- Job item
Rewrite the entries from the line with "Aeronautica Militare" up to and including the line with "frontiera lunare", changing "Artemis III" to "Artemis IV" and leaving everything else the same.

- Entries shown

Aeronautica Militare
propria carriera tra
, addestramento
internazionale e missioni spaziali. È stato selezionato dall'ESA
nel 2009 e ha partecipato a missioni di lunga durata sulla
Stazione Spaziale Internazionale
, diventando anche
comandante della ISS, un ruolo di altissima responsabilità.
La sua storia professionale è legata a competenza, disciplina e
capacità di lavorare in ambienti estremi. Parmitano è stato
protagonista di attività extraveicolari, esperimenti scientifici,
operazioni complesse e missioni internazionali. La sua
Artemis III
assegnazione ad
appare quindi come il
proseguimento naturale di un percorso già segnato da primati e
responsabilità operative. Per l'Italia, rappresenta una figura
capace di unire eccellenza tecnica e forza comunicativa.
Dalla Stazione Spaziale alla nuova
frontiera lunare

---

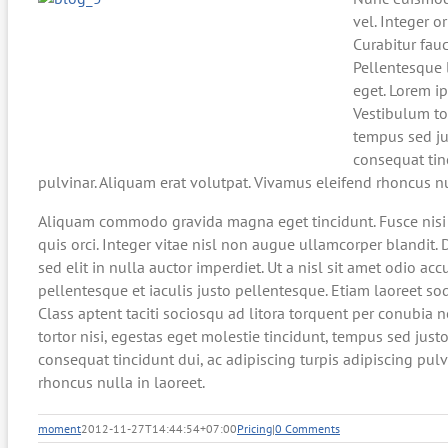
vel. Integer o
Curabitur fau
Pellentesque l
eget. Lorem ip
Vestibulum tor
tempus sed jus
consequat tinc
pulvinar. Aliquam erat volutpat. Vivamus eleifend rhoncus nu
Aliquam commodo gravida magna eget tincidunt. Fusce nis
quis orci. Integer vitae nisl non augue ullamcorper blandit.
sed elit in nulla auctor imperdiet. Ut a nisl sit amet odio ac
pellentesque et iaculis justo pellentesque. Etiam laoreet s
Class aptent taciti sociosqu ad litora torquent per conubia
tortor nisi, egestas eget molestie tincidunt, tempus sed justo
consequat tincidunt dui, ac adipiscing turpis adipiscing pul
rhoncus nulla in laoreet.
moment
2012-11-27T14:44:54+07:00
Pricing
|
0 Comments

- Task answer
Aeronautica Militare
propria carriera tra
, addestramento
internazionale e missioni spaziali. È stato selezionato dall'ESA
nel 2009 e ha partecipato a missioni di lunga durata sulla
Stazione Spaziale Internazionale
, diventando anche
comandante della ISS, un ruolo di altissima responsabilità.
La sua storia professionale è legata a competenza, disciplina e
capacità di lavorare in ambienti estremi. Parmitano è stato
protagonista di attività extraveicolari, esperimenti scientifici,
operazioni complesse e missioni internazionali. La sua
Artemis IV
assegnazione ad
appare quindi come il
proseguimento naturale di un percorso già segnato da primati e
responsabilità operative. Per l'Italia, rappresenta una figura
capace di unire eccellenza tecnica e forza comunicativa.
Dalla Stazione Spaziale alla nuova
frontiera lunare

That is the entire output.